● RECORDS:

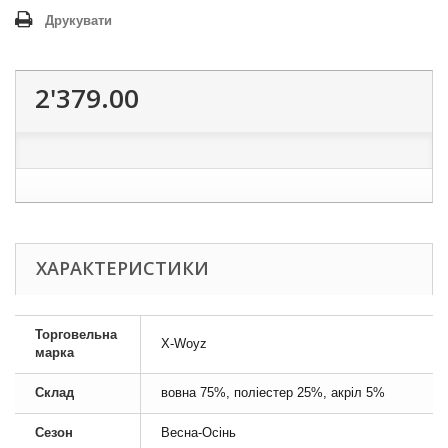
Друкувати
2'379.00
ХАРАКТЕРИСТИКИ
Торговельна
X-Woyz
марка
Склад
вовна 75%, поліестер 25%, акріл 5%
Сезон
Весна-Осінь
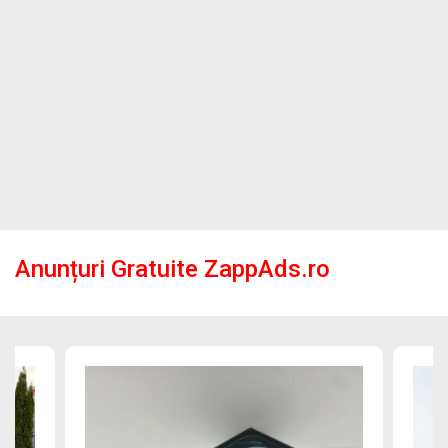
Anunțuri Gratuite ZappAds.ro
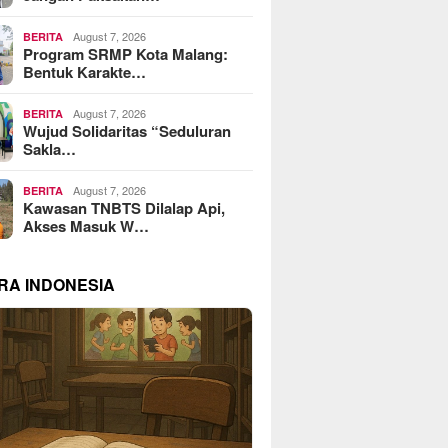
August 7, 2026
BERITA
Program SRMP Kota Malang:
Bentuk Karakte…
August 7, 2026
BERITA
Wujud Solidaritas “Seduluran
Sakla…
August 7, 2026
BERITA
Kawasan TNBTS Dilalap Api,
Akses Masuk W…
RA INDONESIA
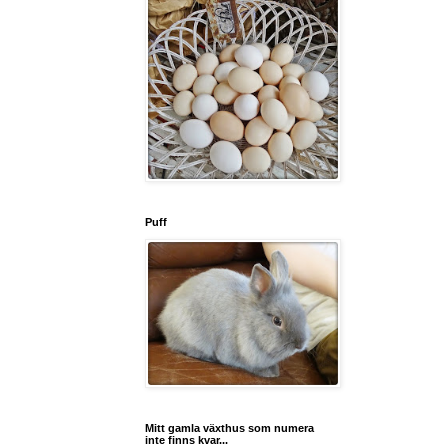
Puff
Mitt gamla växthus som numera
inte finns kvar...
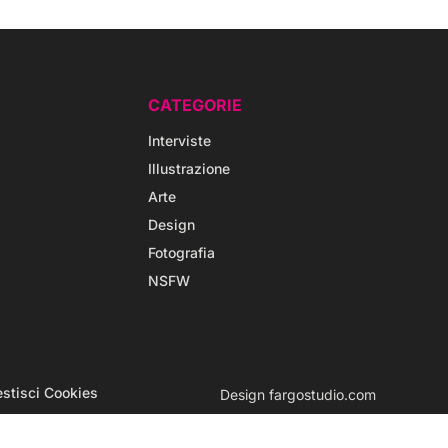
CATEGORIE
Interviste
Illustrazione
Arte
Design
Fotografia
NSFW
stisci Cookies
Design
fargostudio.com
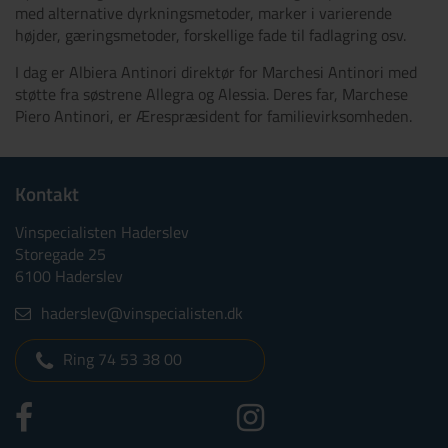
med alternative dyrkningsmetoder, marker i varierende
højder, gæringsmetoder, forskellige fade til fadlagring osv.
I dag er Albiera Antinori direktør for Marchesi Antinori med
støtte fra søstrene Allegra og Alessia. Deres far, Marchese
Piero Antinori, er Ærespræsident for familievirksomheden.
Kontakt
Vinspecialisten Haderslev
Storegade 25
6100 Haderslev
haderslev@vinspecialisten.dk
Ring 74 53 38 00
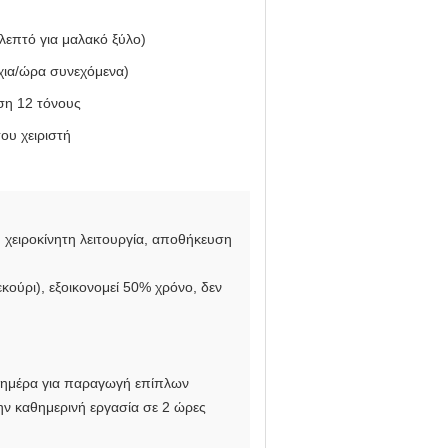
/λεπτό για μαλακό ξύλο)
άχια/ώρα συνεχόμενα)
ση 12 τόνους
ου χειριστή
, χειροκίνητη λειτουργία, αποθήκευση
εκούρι), εξοικονομεί 50% χρόνο, δεν
α/ημέρα για παραγωγή επίπλων
ην καθημερινή εργασία σε 2 ώρες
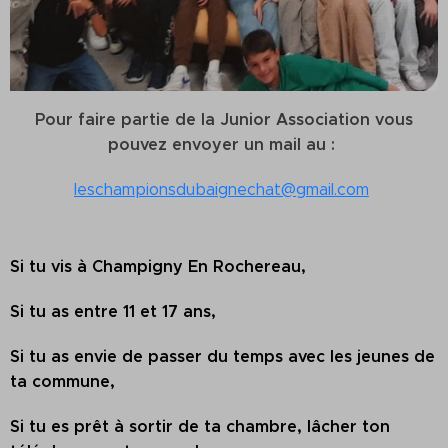
Pour faire partie de la Junior Association vous
pouvez envoyer un mail au :
leschampionsdubaignechat@gmail.com
Si tu vis à Champigny En Rochereau,
Si tu as entre 11 et 17 ans,
Si tu as envie de passer du temps avec les jeunes de
ta commune,
Si tu es prêt à sortir de ta chambre, lâcher ton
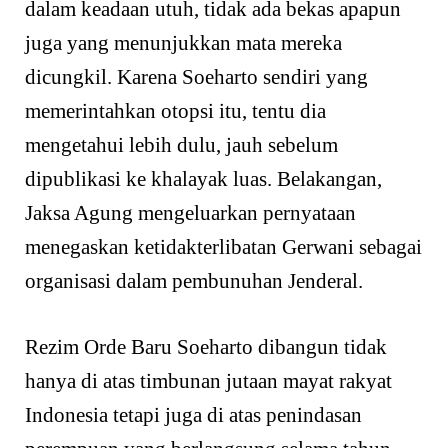
dalam keadaan utuh, tidak ada bekas apapun
juga yang menunjukkan mata mereka
dicungkil. Karena Soeharto sendiri yang
memerintahkan otopsi itu, tentu dia
mengetahui lebih dulu, jauh sebelum
dipublikasi ke khalayak luas. Belakangan,
Jaksa Agung mengeluarkan pernyataan
menegaskan ketidakterlibatan Gerwani sebagai
organisasi dalam pembunuhan Jenderal.
Rezim Orde Baru Soeharto dibangun tidak
hanya di atas timbunan jutaan mayat rakyat
Indonesia tetapi juga di atas penindasan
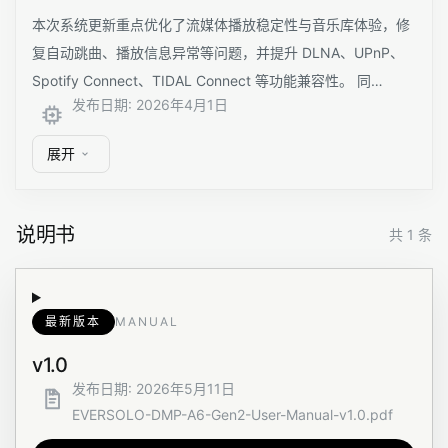
本次系统更新重点优化了流媒体播放稳定性与音乐库体验，修
复自动跳曲、播放信息异常等问题，并提升 DLNA、UPnP、
Spotify Connect、TIDAL Connect 等功能兼容性。 同…
发布日期
:
2026年4月1日
展开
说明书
共 1 条
最新版本
MANUAL
v1.0
发布日期
:
2026年5月11日
EVERSOLO-DMP-A6-Gen2-User-Manual-v1.0.pdf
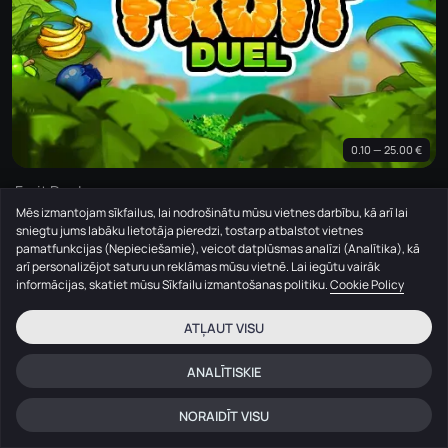
0.10 — 25.00 €
Fruit Duel
Mēs izmantojam sīkfailus, lai nodrošinātu mūsu vietnes darbību, kā arī lai
HackSaw
sniegtu jums labāku lietotāja pieredzi, tostarp atbalstot vietnes
pamatfunkcijas (Nepieciešamie), veicot datplūsmas analīzi (Analītika), kā
arī personalizējot saturu un reklāmas mūsu vietnē. Lai iegūtu vairāk
informācijas, skatiet mūsu Sīkfailu izmantošanas politiku.
Cookie Policy
ATĻAUT VISU
ANALĪTISKIE
NORAIDĪT VISU
Sākumlapa
Meklēt
Izvēlne
Ieiet
Tērzēšana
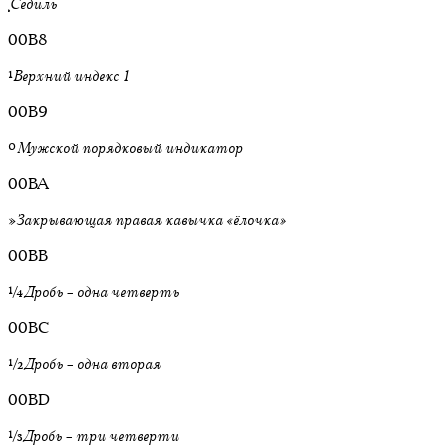
¸
Седиль
00B8
¹
Верхний индекс 1
00B9
º
Мужской порядковый индикатор
00BA
»
Закрывающая правая кавычка «ёлочка»
00BB
¼
Дробь – одна четверть
00BC
½
Дробь – одна вторая
00BD
¾
Дробь – три четверти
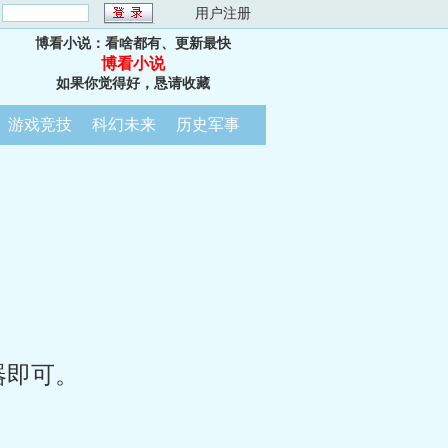
：
用户注册
博看小说：看啥都有、更新最快
博看小说
如果你觉得好，恳请收藏
游戏竞技
科幻未来
历史军事
器即可。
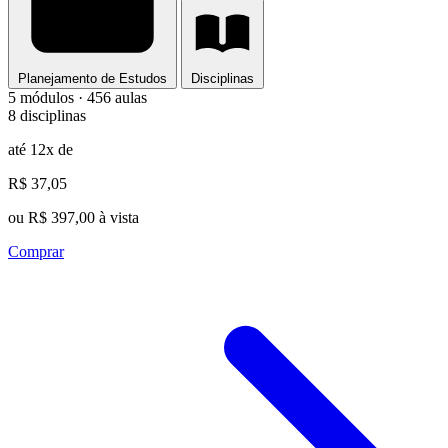
Planejamento de Estudos
Disciplinas
5 módulos · 456 aulas
8 disciplinas
até 12x de
R$ 37,05
ou R$ 397,00 à vista
Comprar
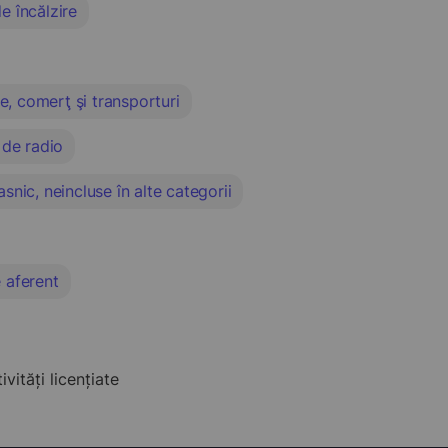
de încălzire
ie, comerţ şi transporturi
 de radio
snic, neincluse în alte categorii
 aferent
ități licențiate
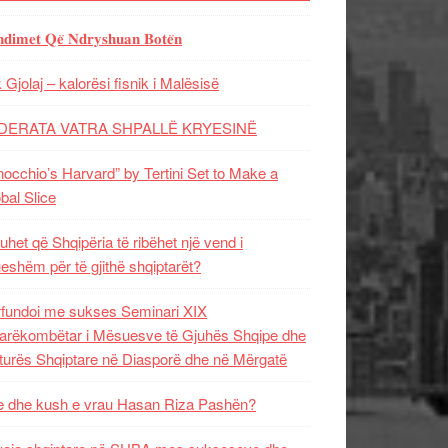
𝐝𝐢𝐦𝐞𝐭 𝐐𝐞̈ 𝐍𝐝𝐫𝐲𝐬𝐡𝐮𝐚𝐧 𝐁𝐨𝐭𝐞̈𝐧
 Gjolaj – kalorësi fisnik i Malësisë
DERATA VATRA SHPALLË KRYESINË
nocchio’s Harvard” by Tertini Set to Make a
bal Slice
uhet që Shqipëria të ribëhet një vend i
ueshëm për të gjithë shqiptarët?
fundoi me sukses Seminari XIX
rëkombëtar i Mësuesve të Gjuhës Shqipe dhe
turës Shqiptare në Diasporë dhe në Mërgatë
 dhe kush e vrau Hasan Riza Pashën?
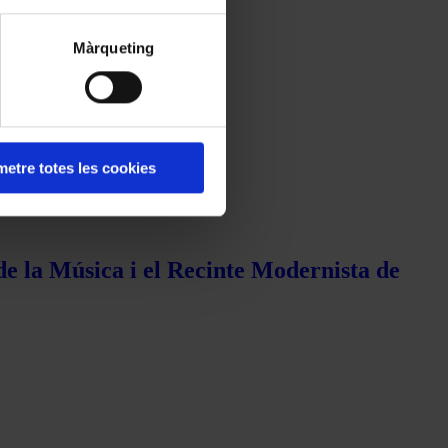
Màrqueting
etre totes les cookies
de la Música i el Recinte Modernista de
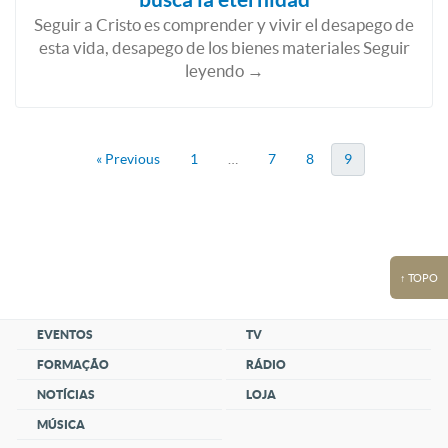
Seguir a Cristo es comprender y vivir el desapego de
esta vida, desapego de los bienes materiales Seguir
leyendo →
« Previous
1
…
7
8
9
↑ TOPO
EVENTOS
TV
FORMAÇÃO
RÁDIO
NOTÍCIAS
LOJA
MÚSICA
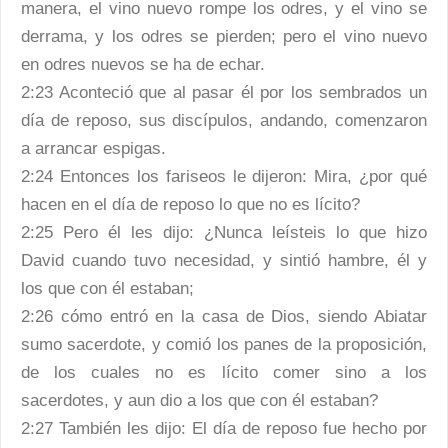
manera, el vino nuevo rompe los odres, y el vino se
derrama, y los odres se pierden; pero el vino nuevo
en odres nuevos se ha de echar.
2:23 Aconteció que al pasar él por los sembrados un
día de reposo, sus discípulos, andando, comenzaron
a arrancar espigas.
2:24 Entonces los fariseos le dijeron: Mira, ¿por qué
hacen en el día de reposo lo que no es lícito?
2:25 Pero él les dijo: ¿Nunca leísteis lo que hizo
David cuando tuvo necesidad, y sintió hambre, él y
los que con él estaban;
2:26 cómo entró en la casa de Dios, siendo Abiatar
sumo sacerdote, y comió los panes de la proposición,
de los cuales no es lícito comer sino a los
sacerdotes, y aun dio a los que con él estaban?
2:27 También les dijo: El día de reposo fue hecho por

● WORK REQUIRED: Please state only the number of lines above that hold the string "yang".

● SOLUTION: 2